いくつかの営業スタイルを例にして営業の方法論を紹介していきます。
既存顧客へ主に提案するルートセールス、新規営業のソリューション営業や
サブスクリプションサービスの営業を扱います。

営業の方法論の例/ルートセールスの場合

まずはルートセールスの営業です。

新規営業と違ってルートセールスは既存顧客を定期的に訪問して
現状把握して、ニーズが発生したタイミングを逃さずに定期購入や
新商品の提案によるアップセルを狙います。

「なんとなく訪問する」というのでなく戦略的に訪問して成果を最大化する必要があります。
例えば以下のようなポイントがあります。
・顧客をランク分けする
:購入頻度、購入金額によって優先度を決めます。

・ランクによって訪問頻度を調整する
:ランクが高い顧客には訪問頻度を高めてニーズに素早く対応します。

・訪問履歴を残す
:ルート営業では営業活動が属人化しがちになるので情報をしっかり残し、
スキルの標準化や提案の高度化を目指します。これは引継ぎ時のトラブル防止にもつながります。

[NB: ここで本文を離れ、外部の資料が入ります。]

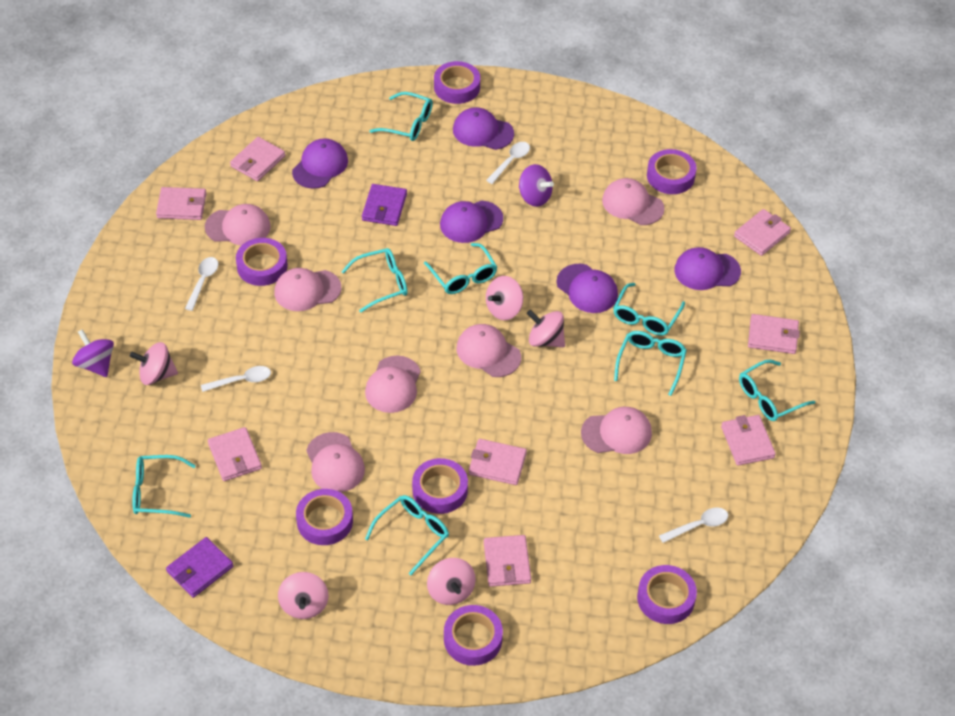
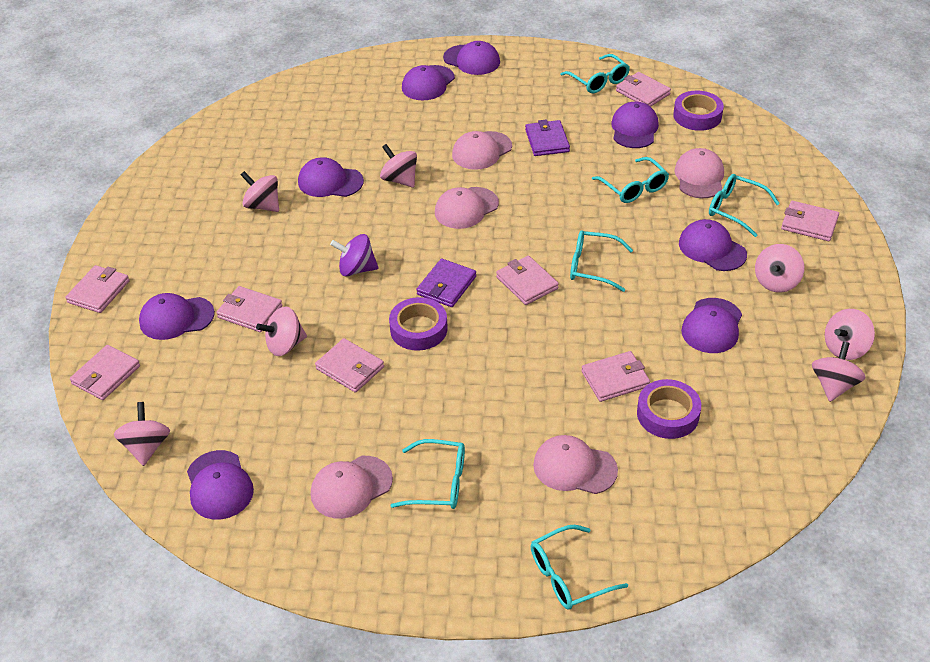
pink cap: [205,204,270,245] [274,268,341,311] [306,432,365,492] [365,356,421,413] [456,324,521,377] [581,407,652,454] [602,178,665,225] = 7 -> [311,456,393,519] [435,187,499,229] [452,131,512,170] [533,435,618,494] [675,148,724,198] = 5
pink spinning top: [130,342,178,385] [278,572,329,619] [427,558,476,605] [486,276,523,320] [527,310,565,347] = 5 -> [114,402,170,466] [241,171,279,212] [256,306,307,356] [380,144,417,188] [755,244,804,293] [812,341,866,402] [825,309,875,360] = 7
purple cap: [292,138,348,189] [440,200,503,243] [453,107,514,150] [556,264,618,313] [674,247,741,290] = 5 -> [139,293,215,340] [187,450,254,520] [298,157,364,197] [402,65,455,101] [443,41,500,75] [611,102,659,148] [679,219,747,271] [681,298,742,353] = 8
purple spinning top: [72,329,114,377] [519,164,554,207] = 2 -> [330,234,378,277] = 1
purple tape: [236,238,288,286] [296,489,353,545] [412,458,468,514] [434,61,480,104] [444,605,503,666] [637,565,697,624] [647,149,697,194] = 7 -> [389,297,448,350] [637,379,701,439] [673,91,724,131] = 3
turquoise glasses: [132,455,196,518] [341,248,408,313] [365,495,449,575] [370,92,433,141] [424,243,497,294] [613,283,685,336] [614,331,687,396] [739,360,815,421] = 8 -> [390,439,465,509] [531,525,628,609] [560,54,630,93] [570,230,633,292] [592,157,669,203] [709,174,780,237] = 6
white spoon: [185,257,218,311] [201,366,271,392] [486,142,530,184] [659,507,728,543] = 4 -> none = 0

定期的に訪問するので信頼関係の構築や、ニーズをくみ取る
ヒアリングスキルが必要になってきます。

営業の方法論の例/ソリューション(無形商材)営業の場合

IT製品やコンサルティングサービスを提供するソリューション営業。

一般的にソリューション営業とは、顧客との対話を通して、抱えている問題やニーズをつかみ取り、
その問題の解決策(自社ソリューション)を提供する営業スタイルと言われております。

顧客の深い理解と課題への対応能力が求めれらるため、
以下のスキルが必要になってきます。

・仮説構築力
営業担当は顧客の状況を把握し、仮説を立ててニーズを知る能力が必要です。
顧客の立場から考えてどんな商品・サービスが必要か、をイメージするスキルが求められます。

・対人対応力
信頼関係を築いて顧客からニーズを引き出すことが必要です。
当然ながら営業活動で対話する顧客のタイプは多様です。
様々なタイプに対して営業プロセスや話し方を変え、良好な関係を構築する柔軟性が求められるでしょう。

・ヒアリング力
事前に構築した仮説を顧客へぶつけながらニーズやあるべき姿を聞き出す能力が必要です。
信頼関係ができる前はクローズドクエスチョン(はい、いいえで答えられる質問)を使うなど
基本的な営業テクニックも必要です。

営業の方法論の例/サブスクリプションビジネス営業の場合

最後にサブスクリプションビジネスの営業の方法論についてふれます。

サブスクリプションビジネスとは月額課金のサービスなので
受注の重要ですがその後のサポート(カスタマーサクセス)も重要になってきます。

分業化が進んでいるケースが多く、
リード(見込み客)の獲得:マーケティング
⇒商談の獲得:インサイドセールス
⇒提案・クロージング:フィールドセールス
⇒アップセル・クロセスセル:カスタマーサクセス

スキルとしてはソリューション営業と同じようなスキルが求められますが、
それに加えてこのようなモデルにおいて営業は以下のポイントをおさえておく必要があります。
・チーム間連携
:分業なのでそれぞれのチームがKPIを追うだけでは売上につながらないケースがあります。
リードの質についてマーケティングにフィードバックしたり、
インサイドセールスへヒアリング内容や商談のフィードバックが必要です。

・LTVの最大化
:受注後に売上が毎月積み上がるビジネスモデルなので顧客との期待値調整による
解約の防止や更によいサービスにするためにプロダクトへのフィードバックが必要です。

・データ活用
:チーム間の連携とも重複しますが、マーケティングやインサイドセールが
追う指標(リード数、アポ取得数)と営業の受注数や案件数を確認し、
どこにボトルネックがあるのか把握して改善していく力が必要です。

まとめ

営業トレーニングの一つである営業の方法論を紹介してきました。

■ルートセールスの営業のポイント
日々の営業のポイント
・顧客をランク分けする
・ランクによって訪問頻度を調整する
・訪問履歴を残す

■ソリューション営業のポイント
求められるスキル
・仮説構築力
・対人対応力
・ヒアリング力

■ソリューション営業のポイント
効率的に進めるポイント
・チーム間連携
・LTVの最大化
・データ活用

以上のように業界や売る製品、営業スタイルによって知っておくべき営業の方法論も変わってきます。
しかしどのような営業であっても商談の流れは、

アプローチ→ヒアリング→プレゼン→クロージング

が基本原則となります。

自社の営業スタイルや商流を一度整理してみましょう!
営業のトレーニングの要素としてスキルトレーニングについては次回紹介していきます。